As a rule, both concepts go with the role of father or mother. Thus, at the same time that parents hold parental responsibility, they also have their children’s guardianship and custody. But this isn’t always the case.
In fact, a parent can have the minor’s parental responsibility but not their guardianship and custody. However, when a parent loses parental responsibility, then they lose guardianship and custody as well.
What happens with guardianship and custody after a divorce?
Laws regarding this matter are different in each country, but they usually aim to take measures that affect the children as least as possible.
The obligations that the law imposes stem from parental responsibility, so it affects both parents equally, regardless of the regulatory agreement.
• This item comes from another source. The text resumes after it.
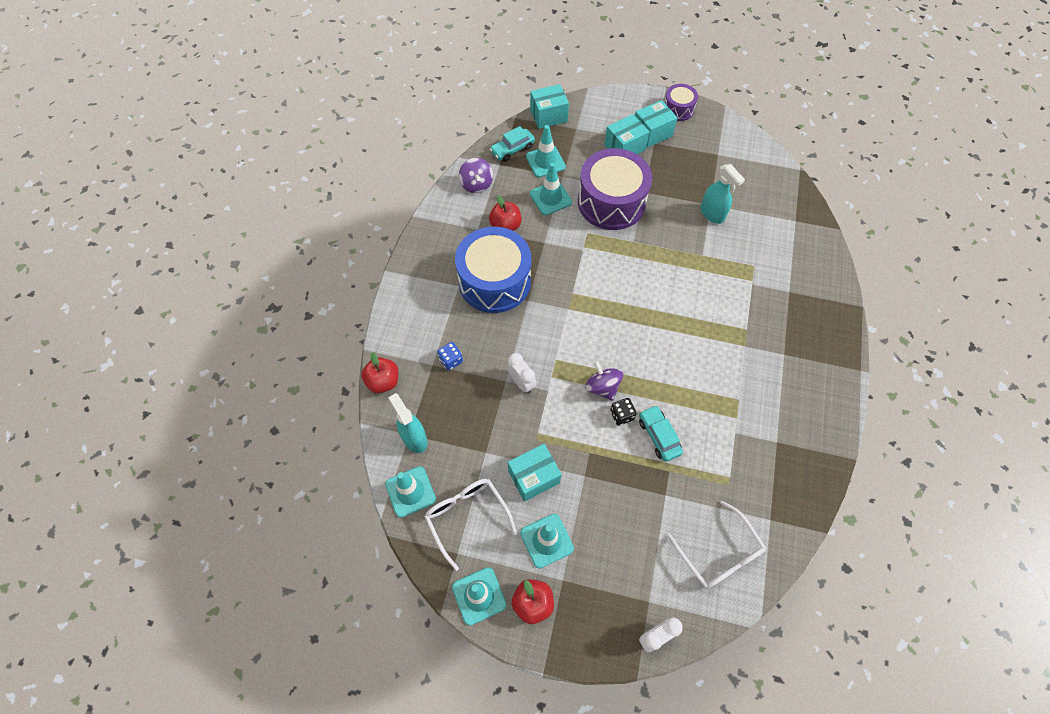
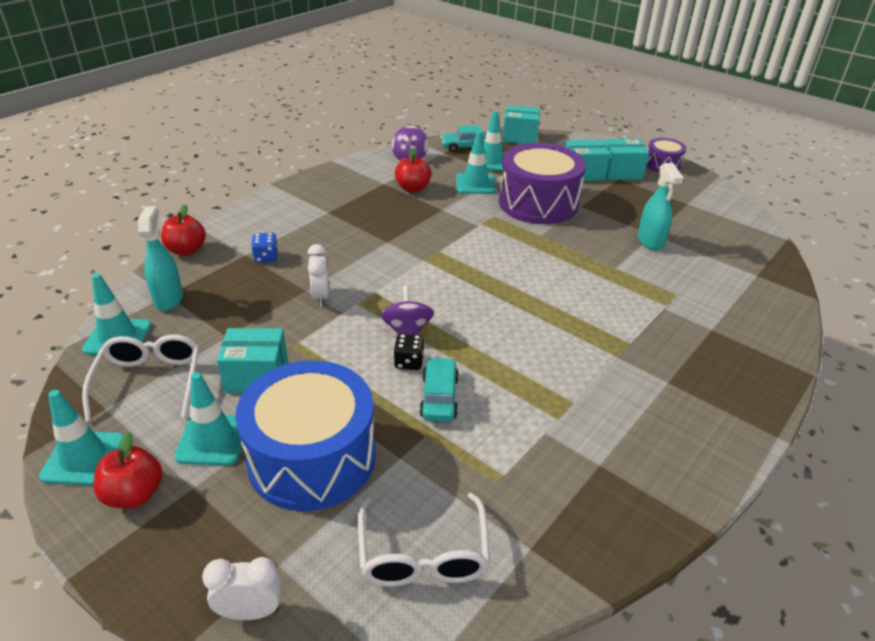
camera: 25 degrees right, 25 degrees down
(495, 281) = (366, 219): blue drum -> blue drum (312, 457)

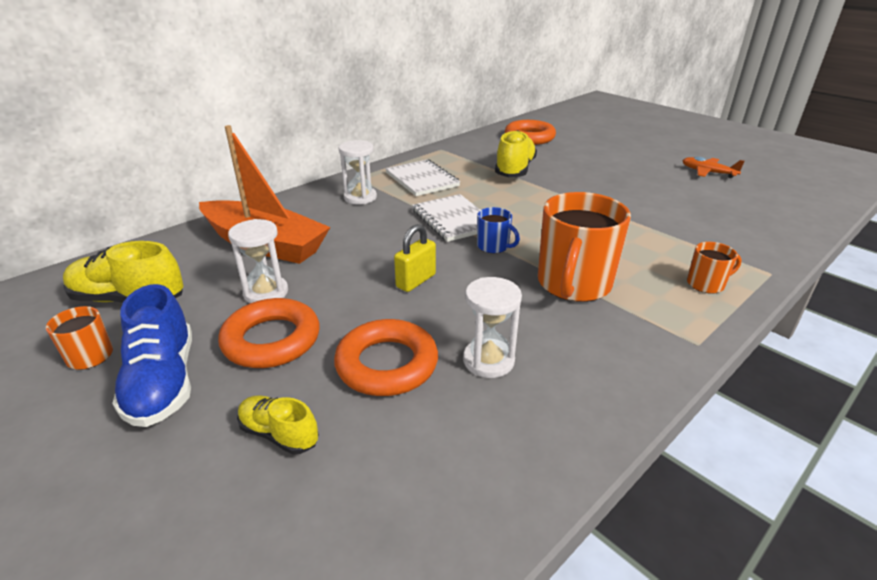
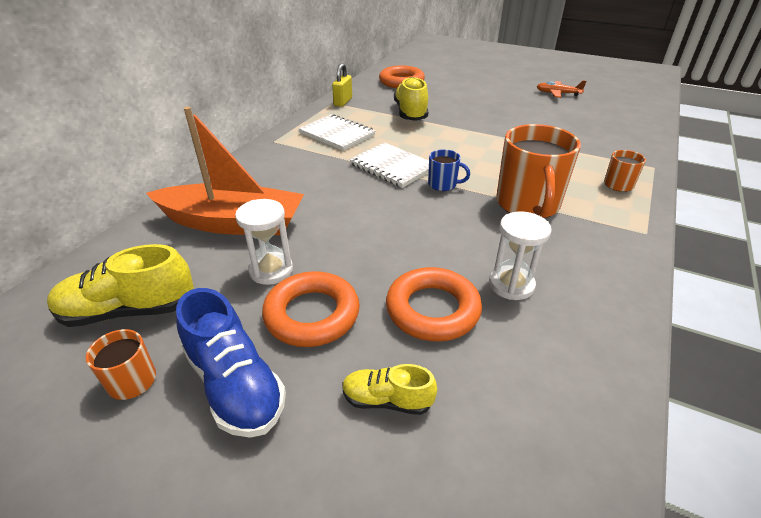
camera: 20 degrees left, 5 degrees up
(360, 197) = (292, 160): white hourglass -> none
(416, 281) = (401, 229): yellow padlock -> yellow padlock (343, 102)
Therefore, both parents would keep their obligations, even if only one of the two is allowed to keep guardianship of the children.
Joint or “shared” custody
Like we mentioned before, guardianship and custody (a concept independent from parental responsibility) includes living, taking care of, and looking after the children. There are two types of joint custody when it comes to divorce or separation:
- Sole custody. When only one parent has custody over the children and lives under the same roof as them. The other parent usually has visitation rights.
- Joint or “shared” custody. It’s about keeping the principle of legal and physical custody while maintaining the full exercise of parental rights.
Legal aspects of joint custody
As we mentioned earlier, the legal aspects of joint custody involve several rules that are very important to understand. First, joint custody happens when both spouses agree to it in a regulatory agreement or in any other stage of the separation process.
Furthermore, the agreement must be admitted by the court. In order for this to occur, the proposal must oversee the benefit of the children. In other words, joint custody must be an option that mainly benefits the child or minors. If it doesn’t, then the proposal won’t be approved nor carried out. Also, if the Judge were to notice any signs of domestic violence, they won’t allow joint custody.
In reality, there aren’t action guidelines on how to carry out joint custody that fully benefits the child. In the end, the reality is that children in this situation live with one of their parents for a while and then with the other, which creates a sense of instability and destroys any attempt to protect the minor’s well-being.
Some believe that leaving the child in the hands of only one parent can be much more favorable when both parents still hold parental responsibility.
That’s why, and possibly motivated by said theory, children over the age of 18 are free to choose where they want to go. Thus, if they don’t want to live in joint custody, then they can decide which of the two parents to live with permanently.